* AIM OF THE EXERCISE
Each line below from the one containing "photomicrograph exhibits immunohistochemistry" through the one containing "colorectal cancer (adenocarcinoma)" should be output exactly as it stands, and no other line should appear.

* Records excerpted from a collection
——
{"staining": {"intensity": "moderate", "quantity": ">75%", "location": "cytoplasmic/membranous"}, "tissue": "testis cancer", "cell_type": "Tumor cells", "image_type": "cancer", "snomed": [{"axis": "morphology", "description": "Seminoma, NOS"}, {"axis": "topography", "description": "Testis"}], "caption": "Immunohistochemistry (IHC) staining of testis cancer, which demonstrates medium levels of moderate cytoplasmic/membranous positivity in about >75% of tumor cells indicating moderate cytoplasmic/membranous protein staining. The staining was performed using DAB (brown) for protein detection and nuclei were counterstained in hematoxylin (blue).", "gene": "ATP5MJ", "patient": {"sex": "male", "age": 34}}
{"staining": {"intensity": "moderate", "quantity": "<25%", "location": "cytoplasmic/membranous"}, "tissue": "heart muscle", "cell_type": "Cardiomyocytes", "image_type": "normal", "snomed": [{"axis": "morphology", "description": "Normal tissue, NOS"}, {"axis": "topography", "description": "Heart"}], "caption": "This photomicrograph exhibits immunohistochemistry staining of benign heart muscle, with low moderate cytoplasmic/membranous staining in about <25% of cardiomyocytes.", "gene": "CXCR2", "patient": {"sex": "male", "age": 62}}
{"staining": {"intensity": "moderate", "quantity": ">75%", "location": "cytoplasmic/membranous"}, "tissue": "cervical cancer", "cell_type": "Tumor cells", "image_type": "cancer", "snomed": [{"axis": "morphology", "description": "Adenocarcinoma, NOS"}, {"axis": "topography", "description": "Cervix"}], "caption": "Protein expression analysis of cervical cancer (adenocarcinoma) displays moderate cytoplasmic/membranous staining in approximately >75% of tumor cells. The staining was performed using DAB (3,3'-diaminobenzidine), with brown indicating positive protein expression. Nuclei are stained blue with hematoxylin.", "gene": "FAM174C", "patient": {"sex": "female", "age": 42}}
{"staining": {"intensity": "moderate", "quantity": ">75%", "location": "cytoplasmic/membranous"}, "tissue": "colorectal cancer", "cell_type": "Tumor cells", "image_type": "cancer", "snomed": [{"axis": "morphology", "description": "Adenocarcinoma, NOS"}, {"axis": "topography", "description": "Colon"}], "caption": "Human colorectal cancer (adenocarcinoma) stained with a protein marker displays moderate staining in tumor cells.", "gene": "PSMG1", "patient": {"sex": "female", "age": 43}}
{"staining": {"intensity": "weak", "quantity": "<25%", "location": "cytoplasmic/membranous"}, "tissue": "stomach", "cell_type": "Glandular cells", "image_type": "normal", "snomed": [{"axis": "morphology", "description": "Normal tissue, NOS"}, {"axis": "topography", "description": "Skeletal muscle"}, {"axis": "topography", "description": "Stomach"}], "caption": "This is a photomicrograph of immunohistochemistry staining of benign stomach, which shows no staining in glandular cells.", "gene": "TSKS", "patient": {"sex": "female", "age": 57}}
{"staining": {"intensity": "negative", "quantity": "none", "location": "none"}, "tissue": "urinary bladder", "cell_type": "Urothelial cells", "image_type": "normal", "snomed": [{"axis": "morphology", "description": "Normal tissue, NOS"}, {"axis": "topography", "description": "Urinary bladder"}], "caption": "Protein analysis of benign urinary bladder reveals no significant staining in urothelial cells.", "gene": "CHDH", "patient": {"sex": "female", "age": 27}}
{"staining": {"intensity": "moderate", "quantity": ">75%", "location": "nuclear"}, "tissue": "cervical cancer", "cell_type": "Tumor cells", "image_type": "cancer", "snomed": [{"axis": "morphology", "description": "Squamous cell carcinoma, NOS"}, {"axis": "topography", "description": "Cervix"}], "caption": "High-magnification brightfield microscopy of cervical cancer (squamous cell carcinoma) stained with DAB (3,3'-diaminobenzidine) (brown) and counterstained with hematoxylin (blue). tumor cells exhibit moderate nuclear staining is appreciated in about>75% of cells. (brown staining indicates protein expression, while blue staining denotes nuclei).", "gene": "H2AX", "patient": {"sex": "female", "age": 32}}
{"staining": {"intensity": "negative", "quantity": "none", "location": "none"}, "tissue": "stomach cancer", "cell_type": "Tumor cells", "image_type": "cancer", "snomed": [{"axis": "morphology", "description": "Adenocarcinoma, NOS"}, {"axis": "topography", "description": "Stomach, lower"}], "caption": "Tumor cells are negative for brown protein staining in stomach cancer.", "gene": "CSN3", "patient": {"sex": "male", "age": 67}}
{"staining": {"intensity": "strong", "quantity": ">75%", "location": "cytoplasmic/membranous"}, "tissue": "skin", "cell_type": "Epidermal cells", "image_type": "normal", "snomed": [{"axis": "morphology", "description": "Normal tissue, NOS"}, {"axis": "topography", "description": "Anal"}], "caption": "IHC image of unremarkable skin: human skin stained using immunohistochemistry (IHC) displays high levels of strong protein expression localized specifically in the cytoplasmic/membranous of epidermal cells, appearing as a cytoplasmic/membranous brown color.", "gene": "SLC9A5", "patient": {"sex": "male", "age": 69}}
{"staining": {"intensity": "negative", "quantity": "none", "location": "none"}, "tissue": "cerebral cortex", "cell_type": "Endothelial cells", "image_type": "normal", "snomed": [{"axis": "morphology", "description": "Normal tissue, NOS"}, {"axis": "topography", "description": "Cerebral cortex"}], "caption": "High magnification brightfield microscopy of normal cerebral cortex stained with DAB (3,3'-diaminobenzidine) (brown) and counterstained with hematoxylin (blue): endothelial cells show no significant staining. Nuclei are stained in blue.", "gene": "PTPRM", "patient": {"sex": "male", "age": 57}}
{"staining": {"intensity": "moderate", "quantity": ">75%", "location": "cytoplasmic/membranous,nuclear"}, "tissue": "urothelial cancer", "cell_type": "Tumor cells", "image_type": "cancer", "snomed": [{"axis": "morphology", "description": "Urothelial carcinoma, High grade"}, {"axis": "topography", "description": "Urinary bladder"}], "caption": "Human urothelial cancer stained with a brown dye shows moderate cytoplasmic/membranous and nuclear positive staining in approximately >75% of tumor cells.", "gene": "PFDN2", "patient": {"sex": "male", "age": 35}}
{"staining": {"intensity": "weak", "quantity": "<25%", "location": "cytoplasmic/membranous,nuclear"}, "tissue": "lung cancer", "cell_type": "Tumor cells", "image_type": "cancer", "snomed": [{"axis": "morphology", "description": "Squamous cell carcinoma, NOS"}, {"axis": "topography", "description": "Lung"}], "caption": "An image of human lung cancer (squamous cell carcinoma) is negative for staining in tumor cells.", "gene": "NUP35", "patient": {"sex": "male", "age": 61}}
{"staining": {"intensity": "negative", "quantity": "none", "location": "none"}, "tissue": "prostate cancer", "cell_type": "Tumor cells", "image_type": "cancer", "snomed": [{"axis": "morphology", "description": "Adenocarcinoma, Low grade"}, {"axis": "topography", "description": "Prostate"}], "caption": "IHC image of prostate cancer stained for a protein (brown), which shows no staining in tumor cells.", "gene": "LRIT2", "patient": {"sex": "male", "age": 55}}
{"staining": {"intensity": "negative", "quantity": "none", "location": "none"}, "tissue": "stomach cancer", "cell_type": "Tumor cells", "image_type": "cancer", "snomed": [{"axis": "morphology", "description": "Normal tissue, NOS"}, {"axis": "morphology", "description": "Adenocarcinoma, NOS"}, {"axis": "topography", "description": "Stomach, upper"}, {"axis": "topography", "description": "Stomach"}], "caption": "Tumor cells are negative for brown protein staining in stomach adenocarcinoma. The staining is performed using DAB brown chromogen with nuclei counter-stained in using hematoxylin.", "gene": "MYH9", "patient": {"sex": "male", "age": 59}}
——
* RESULT BELOW
{"staining": {"intensity": "moderate", "quantity": "<25%", "location": "cytoplasmic/membranous"}, "tissue": "heart muscle", "cell_type": "Cardiomyocytes", "image_type": "normal", "snomed": [{"axis": "morphology", "description": "Normal tissue, NOS"}, {"axis": "topography", "description": "Heart"}], "caption": "This photomicrograph exhibits immunohistochemistry staining of benign heart muscle, with low moderate cytoplasmic/membranous staining in about <25% of cardiomyocytes.", "gene": "CXCR2", "patient": {"sex": "male", "age": 62}}
{"staining": {"intensity": "moderate", "quantity": ">75%", "location": "cytoplasmic/membranous"}, "tissue": "cervical cancer", "cell_type": "Tumor cells", "image_type": "cancer", "snomed": [{"axis": "morphology", "description": "Adenocarcinoma, NOS"}, {"axis": "topography", "description": "Cervix"}], "caption": "Protein expression analysis of cervical cancer (adenocarcinoma) displays moderate cytoplasmic/membranous staining in approximately >75% of tumor cells. The staining was performed using DAB (3,3'-diaminobenzidine), with brown indicating positive protein expression. Nuclei are stained blue with hematoxylin.", "gene": "FAM174C", "patient": {"sex": "female", "age": 42}}
{"staining": {"intensity": "moderate", "quantity": ">75%", "location": "cytoplasmic/membranous"}, "tissue": "colorectal cancer", "cell_type": "Tumor cells", "image_type": "cancer", "snomed": [{"axis": "morphology", "description": "Adenocarcinoma, NOS"}, {"axis": "topography", "description": "Colon"}], "caption": "Human colorectal cancer (adenocarcinoma) stained with a protein marker displays moderate staining in tumor cells.", "gene": "PSMG1", "patient": {"sex": "female", "age": 43}}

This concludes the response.